• **Information shown**:
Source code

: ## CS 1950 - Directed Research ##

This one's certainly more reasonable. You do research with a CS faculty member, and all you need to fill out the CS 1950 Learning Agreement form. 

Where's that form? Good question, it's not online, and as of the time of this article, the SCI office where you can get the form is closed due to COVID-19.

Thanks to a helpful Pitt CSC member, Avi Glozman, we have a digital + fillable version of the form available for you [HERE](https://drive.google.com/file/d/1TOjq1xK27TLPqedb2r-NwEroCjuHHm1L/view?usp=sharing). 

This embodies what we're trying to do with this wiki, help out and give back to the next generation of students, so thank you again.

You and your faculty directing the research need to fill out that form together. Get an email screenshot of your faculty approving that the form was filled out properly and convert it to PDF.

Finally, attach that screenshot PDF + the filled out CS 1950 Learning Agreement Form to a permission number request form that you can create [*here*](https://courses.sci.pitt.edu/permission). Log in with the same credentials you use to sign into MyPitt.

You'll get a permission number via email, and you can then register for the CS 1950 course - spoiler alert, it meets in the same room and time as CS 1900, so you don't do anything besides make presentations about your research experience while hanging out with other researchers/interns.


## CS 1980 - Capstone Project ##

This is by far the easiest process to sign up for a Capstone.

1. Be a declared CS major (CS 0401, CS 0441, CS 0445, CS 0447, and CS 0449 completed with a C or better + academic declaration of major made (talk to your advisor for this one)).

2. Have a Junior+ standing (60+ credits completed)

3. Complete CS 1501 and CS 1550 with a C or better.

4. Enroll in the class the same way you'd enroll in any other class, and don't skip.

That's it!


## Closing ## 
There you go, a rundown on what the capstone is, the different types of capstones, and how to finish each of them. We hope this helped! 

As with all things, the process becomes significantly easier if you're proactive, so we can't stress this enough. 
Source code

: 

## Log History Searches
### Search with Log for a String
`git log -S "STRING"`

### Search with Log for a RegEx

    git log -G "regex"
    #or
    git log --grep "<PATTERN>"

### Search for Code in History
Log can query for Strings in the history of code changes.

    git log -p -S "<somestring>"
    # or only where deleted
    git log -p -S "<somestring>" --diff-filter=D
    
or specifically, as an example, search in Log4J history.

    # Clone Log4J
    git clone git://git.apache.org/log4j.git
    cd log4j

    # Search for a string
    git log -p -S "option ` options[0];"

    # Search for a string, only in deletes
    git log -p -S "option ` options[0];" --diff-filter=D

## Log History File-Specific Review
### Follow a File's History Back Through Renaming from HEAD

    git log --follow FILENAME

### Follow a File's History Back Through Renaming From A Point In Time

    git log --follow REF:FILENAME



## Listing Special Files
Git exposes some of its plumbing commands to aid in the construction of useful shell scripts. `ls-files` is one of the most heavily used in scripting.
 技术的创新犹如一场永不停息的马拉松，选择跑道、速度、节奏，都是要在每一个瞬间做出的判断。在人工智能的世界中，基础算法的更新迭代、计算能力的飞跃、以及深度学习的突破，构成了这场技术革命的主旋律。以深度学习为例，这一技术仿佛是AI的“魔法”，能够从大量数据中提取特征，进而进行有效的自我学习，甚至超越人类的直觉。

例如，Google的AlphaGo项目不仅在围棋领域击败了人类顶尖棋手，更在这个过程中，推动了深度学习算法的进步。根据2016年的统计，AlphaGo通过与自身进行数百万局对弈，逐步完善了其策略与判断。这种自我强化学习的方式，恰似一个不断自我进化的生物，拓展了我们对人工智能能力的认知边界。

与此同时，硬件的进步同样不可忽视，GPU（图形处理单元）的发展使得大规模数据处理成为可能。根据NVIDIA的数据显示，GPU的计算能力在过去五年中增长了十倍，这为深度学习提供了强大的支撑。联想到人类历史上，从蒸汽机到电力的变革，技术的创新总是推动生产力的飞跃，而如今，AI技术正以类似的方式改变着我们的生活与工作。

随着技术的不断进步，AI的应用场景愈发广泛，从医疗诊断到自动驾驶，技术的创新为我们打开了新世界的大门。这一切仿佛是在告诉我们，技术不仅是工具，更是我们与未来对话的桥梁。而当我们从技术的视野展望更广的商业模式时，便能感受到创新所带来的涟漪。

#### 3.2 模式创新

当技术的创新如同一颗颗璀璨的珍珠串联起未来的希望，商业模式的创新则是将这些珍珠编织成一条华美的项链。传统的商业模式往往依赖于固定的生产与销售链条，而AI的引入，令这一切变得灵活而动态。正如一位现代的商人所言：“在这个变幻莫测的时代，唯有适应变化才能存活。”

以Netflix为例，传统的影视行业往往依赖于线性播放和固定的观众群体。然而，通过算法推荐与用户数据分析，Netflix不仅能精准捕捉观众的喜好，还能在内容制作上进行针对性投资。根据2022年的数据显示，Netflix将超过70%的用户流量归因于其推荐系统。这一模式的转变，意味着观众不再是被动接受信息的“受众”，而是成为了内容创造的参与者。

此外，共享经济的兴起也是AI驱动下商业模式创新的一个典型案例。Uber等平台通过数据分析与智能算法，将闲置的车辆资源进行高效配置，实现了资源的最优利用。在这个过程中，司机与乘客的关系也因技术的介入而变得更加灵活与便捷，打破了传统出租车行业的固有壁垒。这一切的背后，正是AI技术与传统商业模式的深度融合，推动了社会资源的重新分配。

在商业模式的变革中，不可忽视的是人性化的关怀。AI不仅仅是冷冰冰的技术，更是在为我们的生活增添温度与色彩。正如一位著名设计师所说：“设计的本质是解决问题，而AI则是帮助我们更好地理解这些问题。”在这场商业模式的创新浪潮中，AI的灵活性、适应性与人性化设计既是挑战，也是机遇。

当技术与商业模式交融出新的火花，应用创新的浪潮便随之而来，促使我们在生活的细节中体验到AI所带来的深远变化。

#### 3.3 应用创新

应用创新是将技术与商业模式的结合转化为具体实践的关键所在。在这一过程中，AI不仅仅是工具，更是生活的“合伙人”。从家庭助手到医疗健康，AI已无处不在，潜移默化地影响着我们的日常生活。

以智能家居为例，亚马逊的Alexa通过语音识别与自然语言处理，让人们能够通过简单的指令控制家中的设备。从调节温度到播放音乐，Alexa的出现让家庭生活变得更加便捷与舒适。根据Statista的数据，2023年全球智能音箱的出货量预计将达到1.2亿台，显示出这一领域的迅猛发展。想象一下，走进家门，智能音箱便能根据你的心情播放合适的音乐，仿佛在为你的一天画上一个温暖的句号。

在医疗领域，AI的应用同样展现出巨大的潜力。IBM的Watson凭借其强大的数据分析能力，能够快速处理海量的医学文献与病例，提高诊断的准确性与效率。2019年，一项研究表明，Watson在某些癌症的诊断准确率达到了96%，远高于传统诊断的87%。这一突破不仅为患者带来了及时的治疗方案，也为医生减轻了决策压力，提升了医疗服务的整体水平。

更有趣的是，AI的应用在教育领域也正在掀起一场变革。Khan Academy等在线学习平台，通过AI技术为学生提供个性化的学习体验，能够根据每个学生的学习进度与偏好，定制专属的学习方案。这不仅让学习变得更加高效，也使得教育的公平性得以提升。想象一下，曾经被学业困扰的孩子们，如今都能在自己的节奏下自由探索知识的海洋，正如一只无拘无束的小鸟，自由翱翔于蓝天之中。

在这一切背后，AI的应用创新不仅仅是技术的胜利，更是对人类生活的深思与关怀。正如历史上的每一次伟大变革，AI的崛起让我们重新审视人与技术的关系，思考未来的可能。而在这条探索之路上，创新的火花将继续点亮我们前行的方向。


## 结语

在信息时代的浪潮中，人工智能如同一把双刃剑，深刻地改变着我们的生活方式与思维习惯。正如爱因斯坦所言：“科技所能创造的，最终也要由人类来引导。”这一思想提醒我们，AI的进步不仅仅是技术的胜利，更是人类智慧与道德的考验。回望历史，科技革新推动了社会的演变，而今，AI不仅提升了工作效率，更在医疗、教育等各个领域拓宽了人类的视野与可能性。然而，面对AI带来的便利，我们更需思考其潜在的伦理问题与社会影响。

• **Task statement**: Take the lines from the top of the data through the one that contains "This is by far" and copy them exactly, leaving out every line after it.

• **The completed task**:
Source code

: ## CS 1950 - Directed Research ##

This one's certainly more reasonable. You do research with a CS faculty member, and all you need to fill out the CS 1950 Learning Agreement form. 

Where's that form? Good question, it's not online, and as of the time of this article, the SCI office where you can get the form is closed due to COVID-19.

Thanks to a helpful Pitt CSC member, Avi Glozman, we have a digital + fillable version of the form available for you [HERE](https://drive.google.com/file/d/1TOjq1xK27TLPqedb2r-NwEroCjuHHm1L/view?usp=sharing). 

This embodies what we're trying to do with this wiki, help out and give back to the next generation of students, so thank you again.

You and your faculty directing the research need to fill out that form together. Get an email screenshot of your faculty approving that the form was filled out properly and convert it to PDF.

Finally, attach that screenshot PDF + the filled out CS 1950 Learning Agreement Form to a permission number request form that you can create [*here*](https://courses.sci.pitt.edu/permission). Log in with the same credentials you use to sign into MyPitt.

You'll get a permission number via email, and you can then register for the CS 1950 course - spoiler alert, it meets in the same room and time as CS 1900, so you don't do anything besides make presentations about your research experience while hanging out with other researchers/interns.


## CS 1980 - Capstone Project ##

This is by far the easiest process to sign up for a Capstone.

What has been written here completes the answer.